The Canadian Dollar rallied to its one-month best with the Buck today as the Bank of Canada (BoC) yesterday emphasized their key Overnight Rate was “appropriate” for now at 1.75% while citing the “intact” global economic recovery while the WTI crude oil price hit a fresh 75-day high this morning. The Loonie also rose sharply from its 13-day lows versus both the Euro and Yen from Tuesday morning, with EURCAD touching its nine-day low and CADJPY hitting a one-month high today. The domestic Labor Productivity QoQ figure yesterday morning was exactly on target at +0.2% while there was an improvement to +0.1% form +0.2% previous. Canadian Trade Balance was better than expected today at -1.1B versus -1.4B consensus but with a downward revision to -1.2B from -1.0B previous. Ivey PMI data follows later today before the key Employment Change and Unemployment Rate figures on Friday morning.
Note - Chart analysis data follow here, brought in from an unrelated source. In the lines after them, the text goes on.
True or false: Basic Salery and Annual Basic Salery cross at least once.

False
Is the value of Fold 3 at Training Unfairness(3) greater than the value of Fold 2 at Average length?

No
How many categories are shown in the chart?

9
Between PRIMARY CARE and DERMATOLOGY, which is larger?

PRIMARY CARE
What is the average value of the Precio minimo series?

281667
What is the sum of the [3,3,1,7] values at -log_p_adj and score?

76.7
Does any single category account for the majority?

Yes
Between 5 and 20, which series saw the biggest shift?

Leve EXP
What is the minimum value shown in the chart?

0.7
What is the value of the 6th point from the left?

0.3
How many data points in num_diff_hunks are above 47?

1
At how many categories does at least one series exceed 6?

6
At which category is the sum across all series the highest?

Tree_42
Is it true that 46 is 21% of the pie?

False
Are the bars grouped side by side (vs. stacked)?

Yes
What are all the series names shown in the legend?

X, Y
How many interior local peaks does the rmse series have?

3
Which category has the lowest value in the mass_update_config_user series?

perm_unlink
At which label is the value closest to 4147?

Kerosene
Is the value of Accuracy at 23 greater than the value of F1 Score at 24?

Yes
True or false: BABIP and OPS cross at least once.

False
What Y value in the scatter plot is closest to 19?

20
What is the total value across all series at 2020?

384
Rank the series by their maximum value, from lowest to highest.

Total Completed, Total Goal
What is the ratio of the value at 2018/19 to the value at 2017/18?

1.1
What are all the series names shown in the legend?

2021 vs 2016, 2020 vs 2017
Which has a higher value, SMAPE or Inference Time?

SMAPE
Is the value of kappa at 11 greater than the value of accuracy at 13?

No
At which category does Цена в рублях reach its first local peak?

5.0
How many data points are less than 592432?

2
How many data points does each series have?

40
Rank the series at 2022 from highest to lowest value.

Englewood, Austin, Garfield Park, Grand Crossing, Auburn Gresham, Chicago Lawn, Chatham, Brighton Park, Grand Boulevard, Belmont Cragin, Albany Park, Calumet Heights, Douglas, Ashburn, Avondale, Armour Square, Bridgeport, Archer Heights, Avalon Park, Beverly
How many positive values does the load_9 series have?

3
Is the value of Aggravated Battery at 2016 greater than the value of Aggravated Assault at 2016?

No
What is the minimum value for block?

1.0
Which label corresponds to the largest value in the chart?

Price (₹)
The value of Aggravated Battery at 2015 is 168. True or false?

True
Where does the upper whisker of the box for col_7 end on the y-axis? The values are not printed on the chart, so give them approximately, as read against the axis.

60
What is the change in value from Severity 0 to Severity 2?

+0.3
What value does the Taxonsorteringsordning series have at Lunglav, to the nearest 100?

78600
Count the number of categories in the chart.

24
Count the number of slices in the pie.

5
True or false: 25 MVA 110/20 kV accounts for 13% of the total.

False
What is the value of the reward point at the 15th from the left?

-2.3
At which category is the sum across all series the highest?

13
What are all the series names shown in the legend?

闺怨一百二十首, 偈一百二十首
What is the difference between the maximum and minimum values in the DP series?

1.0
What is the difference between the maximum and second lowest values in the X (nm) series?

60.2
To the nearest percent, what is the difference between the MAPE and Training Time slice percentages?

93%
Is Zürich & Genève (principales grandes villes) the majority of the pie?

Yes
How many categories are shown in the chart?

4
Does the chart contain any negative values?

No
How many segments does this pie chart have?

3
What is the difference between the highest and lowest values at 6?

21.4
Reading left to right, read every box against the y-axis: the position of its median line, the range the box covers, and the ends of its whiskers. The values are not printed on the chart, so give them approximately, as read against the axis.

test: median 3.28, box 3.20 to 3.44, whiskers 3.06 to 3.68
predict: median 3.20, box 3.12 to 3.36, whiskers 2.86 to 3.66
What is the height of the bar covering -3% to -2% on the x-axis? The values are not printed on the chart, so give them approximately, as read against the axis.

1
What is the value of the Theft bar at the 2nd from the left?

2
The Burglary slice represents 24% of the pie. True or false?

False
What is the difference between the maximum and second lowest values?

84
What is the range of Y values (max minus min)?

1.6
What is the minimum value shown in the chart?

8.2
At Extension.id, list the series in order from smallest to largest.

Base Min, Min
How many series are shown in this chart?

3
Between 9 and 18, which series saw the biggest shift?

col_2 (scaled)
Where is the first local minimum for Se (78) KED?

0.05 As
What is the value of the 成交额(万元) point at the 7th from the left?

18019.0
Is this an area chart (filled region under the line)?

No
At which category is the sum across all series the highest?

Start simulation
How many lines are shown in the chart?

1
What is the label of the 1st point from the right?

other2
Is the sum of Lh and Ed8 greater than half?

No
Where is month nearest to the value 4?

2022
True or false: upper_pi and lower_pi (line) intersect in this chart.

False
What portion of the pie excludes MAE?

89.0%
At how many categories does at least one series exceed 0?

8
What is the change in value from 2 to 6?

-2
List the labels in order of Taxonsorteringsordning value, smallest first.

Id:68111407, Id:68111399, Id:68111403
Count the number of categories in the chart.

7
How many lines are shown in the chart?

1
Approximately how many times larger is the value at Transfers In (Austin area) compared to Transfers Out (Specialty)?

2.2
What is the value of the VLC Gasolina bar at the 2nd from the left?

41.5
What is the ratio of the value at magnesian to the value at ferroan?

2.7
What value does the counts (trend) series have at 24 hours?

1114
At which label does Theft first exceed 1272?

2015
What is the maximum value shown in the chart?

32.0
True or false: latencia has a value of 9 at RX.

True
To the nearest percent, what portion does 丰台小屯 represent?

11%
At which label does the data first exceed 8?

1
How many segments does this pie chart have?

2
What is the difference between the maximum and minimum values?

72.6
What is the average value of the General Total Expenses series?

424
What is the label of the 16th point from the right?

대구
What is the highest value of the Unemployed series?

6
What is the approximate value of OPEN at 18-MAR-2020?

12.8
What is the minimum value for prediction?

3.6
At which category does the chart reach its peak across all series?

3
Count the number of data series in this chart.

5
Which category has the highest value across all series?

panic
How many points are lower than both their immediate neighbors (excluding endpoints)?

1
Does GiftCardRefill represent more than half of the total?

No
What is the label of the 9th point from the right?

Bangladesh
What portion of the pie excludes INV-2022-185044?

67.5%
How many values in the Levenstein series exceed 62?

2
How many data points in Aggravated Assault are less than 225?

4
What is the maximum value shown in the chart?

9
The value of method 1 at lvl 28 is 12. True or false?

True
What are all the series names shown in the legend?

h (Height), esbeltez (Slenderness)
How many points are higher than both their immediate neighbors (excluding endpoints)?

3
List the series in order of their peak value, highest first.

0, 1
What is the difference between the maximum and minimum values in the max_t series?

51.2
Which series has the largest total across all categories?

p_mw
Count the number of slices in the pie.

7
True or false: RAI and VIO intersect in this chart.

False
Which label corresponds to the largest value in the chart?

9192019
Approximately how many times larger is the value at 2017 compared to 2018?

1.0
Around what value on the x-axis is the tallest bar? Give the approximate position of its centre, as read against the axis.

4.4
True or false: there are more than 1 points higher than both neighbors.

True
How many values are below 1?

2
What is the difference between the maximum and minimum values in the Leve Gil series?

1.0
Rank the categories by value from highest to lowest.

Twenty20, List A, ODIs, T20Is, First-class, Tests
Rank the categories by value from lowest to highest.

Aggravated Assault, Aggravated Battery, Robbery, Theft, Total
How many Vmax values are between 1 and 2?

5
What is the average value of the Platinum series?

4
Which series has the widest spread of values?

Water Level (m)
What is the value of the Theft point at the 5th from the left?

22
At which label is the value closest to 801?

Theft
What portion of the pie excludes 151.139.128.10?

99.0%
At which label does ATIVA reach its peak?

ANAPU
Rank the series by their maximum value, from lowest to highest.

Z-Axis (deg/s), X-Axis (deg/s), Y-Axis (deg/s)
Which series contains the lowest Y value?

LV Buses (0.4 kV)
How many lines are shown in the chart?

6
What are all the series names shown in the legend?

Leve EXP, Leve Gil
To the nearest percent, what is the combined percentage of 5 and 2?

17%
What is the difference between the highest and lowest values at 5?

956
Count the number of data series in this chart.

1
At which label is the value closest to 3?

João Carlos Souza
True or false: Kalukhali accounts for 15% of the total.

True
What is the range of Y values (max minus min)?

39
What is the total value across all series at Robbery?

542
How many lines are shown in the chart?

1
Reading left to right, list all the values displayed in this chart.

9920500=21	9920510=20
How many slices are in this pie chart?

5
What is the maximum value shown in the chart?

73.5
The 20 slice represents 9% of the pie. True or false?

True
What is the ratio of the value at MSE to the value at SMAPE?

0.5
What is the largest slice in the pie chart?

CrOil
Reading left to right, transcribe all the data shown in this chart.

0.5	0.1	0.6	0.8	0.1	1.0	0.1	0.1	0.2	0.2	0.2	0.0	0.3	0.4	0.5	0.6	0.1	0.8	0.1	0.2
The Euro is trading close to its fresh one-month peak versus the generally weaker Greenback from yesterday but fell to its nine-day high versus the Canadian Dollar and while hitting its 31-month low against the broadly firmer Sterling today. Eurozone Retail Sales MoM was disappointing at -0.6% compared to its -0.4% forecast with a significant downward revision to -0.2% from +0.1% for the reading last month. Revised GDP QoQ and Final Employment Change QoQ was exactly on target for today at +0.2% & +0.1% respectively. Market participants remain concerned about lacklustre economic data for the region. Meanwhile, strikes began today in France to protest the pension reforms President Macron has enacted. German Industrial Production MoM is scheduled for release tomorrow early morning.
The British Pound is trading broadly higher as the UK polls still have a 10-point lead for the Conservative Tory Party over Labour for the moment. A clear Conservative majority could give Prime Minister Boris Johnson the mandate he needs to pass his Brexit deal. The UK Final Services PMI was released yesterday morning at 49.3 compared to its 48.6 consensus forecast/previous number. Sterling jumped to its fresh seven-month peak with the Greenback, Yen, and Swissy this morning, touched a nearly 7-month high with the CAD yesterday, along with its fresh 31-month high with the single currency today. Halifax HPI MoM on tap Friday morning is the only data left for the UK this week, but politics and Brexit remain front and centre for now.
The Dollar improved to its two-day high versus the Japanese Yen on increased risk tolerance after the USDJPY rate fell one whole Yen after it rose to its six-month high on Friday morning, but fell to its fresh one-month low versus the Swiss Franc yesterday morning. The Buck actually rose from its three-week low with the Aussie from Tuesday morning on worse than expected Australian GDP QoQ at +0.4% versus +0.5% consensus forecast o Tuesday evening followed by Retail Sales MoM at 0.0% compared +0.3% target and Trade Balance at 4.50B versus 6.5B consensus last night. However, the NZDUSD rose to its new 4-month peak on USD weakness coupled with risk-on trading factors. The Buck fell off its 41-day peak with the Chinese Yuan form yesterday morning after the Bloomberg report indicating that both the US and China indeed are still targeting 15 December for a concrete deal. The key Swiss Retail Sales YoY was released at +0.7% versus +0.8% forecast whilst Manufacturing PMI figure was also exactly on target at 48.8 target on Monday while the key CPI MoM release was as expected at -0.1% on Tuesday. Japanese Average Cash Earnings nd Household Spending YoY are scheduled for this evening while Swiss Foreign Currency Reserves are on tap Friday early morning.